Broker
What the broker does in FluxMQ and how protocol brokers fit together
Broker
Last Updated: 2026-02-18
FluxMQ runs multiple protocol brokers that share the same queue manager:
- MQTT broker for MQTT 3.1.1/5.0 over TCP and WebSocket
- AMQP 1.0 broker
- AMQP 0.9.1 broker
Each broker owns its protocol state machine, but all queue-capable traffic flows into the shared queue manager. Protocol adapters translate protocol-specific concepts (AMQP exchanges/bindings, MQTT shared subscriptions, AMQP 1.0 link capabilities) into FluxMQ queue primitives without fabricating behavior that the underlying queue type doesn't support.
Delivery semantics depend on the queue type, not the protocol. An MQTT client and an AMQP 0.9.1 client consuming from the same durable queue get the same ack/nack/reject behavior. An AMQP 1.0 client consuming from a stream queue gets cursor-based semantics regardless of the protocol's native disposition model.
Local MQTT <-> AMQP 0.9.1 Pub/Sub
MQTT and AMQP 0.9.1 pub/sub subscribers share one local topic router. A publish from either protocol can fan out to local subscribers of the other protocol on the same node.
For AMQP 0.9.1 pub/sub (default exchange path), FluxMQ normalizes patterns to MQTT form:
| AMQP 0.9.1 | Canonical MQTT |
|---|---|
. | / |
* | + |
# | # |
What the Broker Handles
- Session lifecycle (connect, resume, takeover)
- Topic routing and shared subscriptions
- Retained messages and wills
- QoS enforcement and retry policies
- Queue integration for
$queue/topics - Protocol-to-queue translation (adapting protocol semantics to queue primitives)
Fan-out Modes
When a QoS 2 publisher completes the four-way handshake (PUBLISH → PUBREC → PUBREL → PUBCOMP), the broker must deliver the message to all matching subscribers before it can respond with PUBCOMP. In high fan-out scenarios (many subscribers per topic), this blocks the publisher's read loop for the duration of all subscriber deliveries and any cross-node cluster routing.
FluxMQ provides two fan-out modes, controlled by broker.async_fan_out:
Synchronous (default, async_fan_out: false)
Fan-out and PUBCOMP happen in the publisher's goroutine. The publisher is blocked until every subscriber has been handed the message and cluster routing has been dispatched.
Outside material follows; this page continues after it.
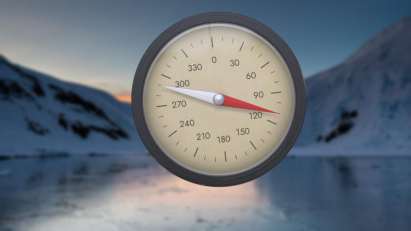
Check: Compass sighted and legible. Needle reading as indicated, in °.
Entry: 110 °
Simpler ordering guarantees; lower throughput when subscriber count is high.
Async (async_fan_out: true)
PUBCOMP is sent immediately after PUBREL, and subscriber fan-out is dispatched to a bounded worker pool (fan_out_workers, default GOMAXPROCS). The pool back-pressures the publisher if all workers are busy. This is spec-compliant: MQTT 5.0 §4.3.3 requires the broker to commit responsibility for the message before sending PUBCOMP, not to have delivered it to all subscribers.
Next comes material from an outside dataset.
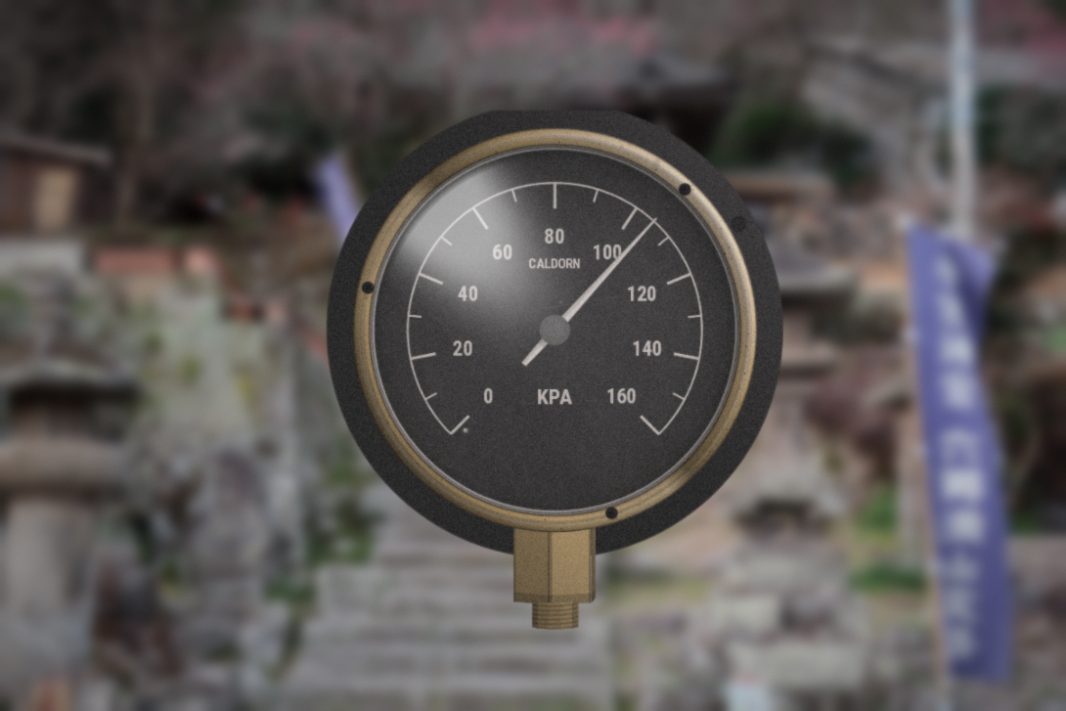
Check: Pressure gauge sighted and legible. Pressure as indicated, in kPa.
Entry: 105 kPa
Use async mode for workloads with many subscribers per topic (fanin). Keep synchronous mode when strict ordering or simpler observability is preferred.
Inflight Overflow
Each subscriber session maintains an inflight window of at most session.max_inflight_messages unacknowledged outbound QoS 1/2 messages. When the window is full, behavior is controlled by session.inflight_overflow:
Backpressure (inflight_overflow: 0, default)
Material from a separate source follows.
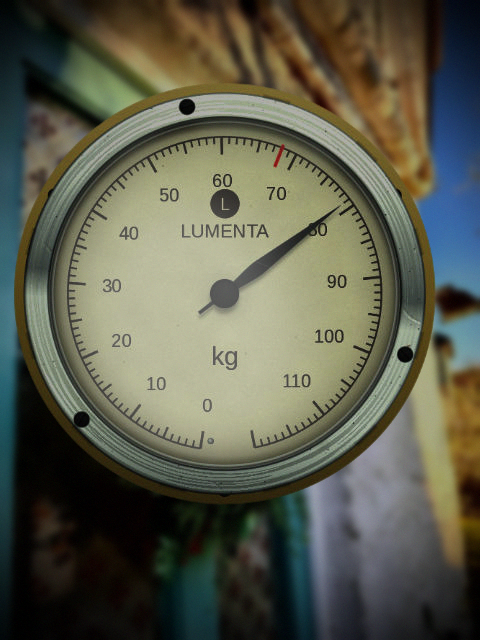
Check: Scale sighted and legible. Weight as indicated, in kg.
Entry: 79 kg
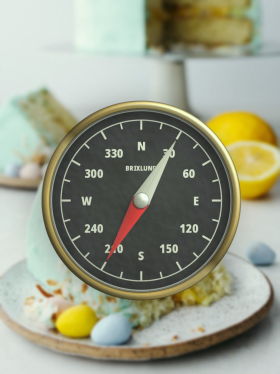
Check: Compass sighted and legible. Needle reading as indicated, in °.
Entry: 210 °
The goroutine delivering to the subscriber blocks until the subscriber ACKs a message and a slot opens. This prevents message loss but slows down any goroutine (publisher or fan-out worker) that delivers to a slow subscriber.
Pending queue (inflight_overflow: 1)
Overflow messages are buffered in a per-subscriber channel of depth pending_queue_size. As ACKs arrive, buffered messages are drained into the inflight window. On disconnect, QoS>0 pending messages spill to the subscriber's offline queue (subject to max_offline_queue_size). This decouples slow subscribers from the publisher at the cost of per-subscriber memory.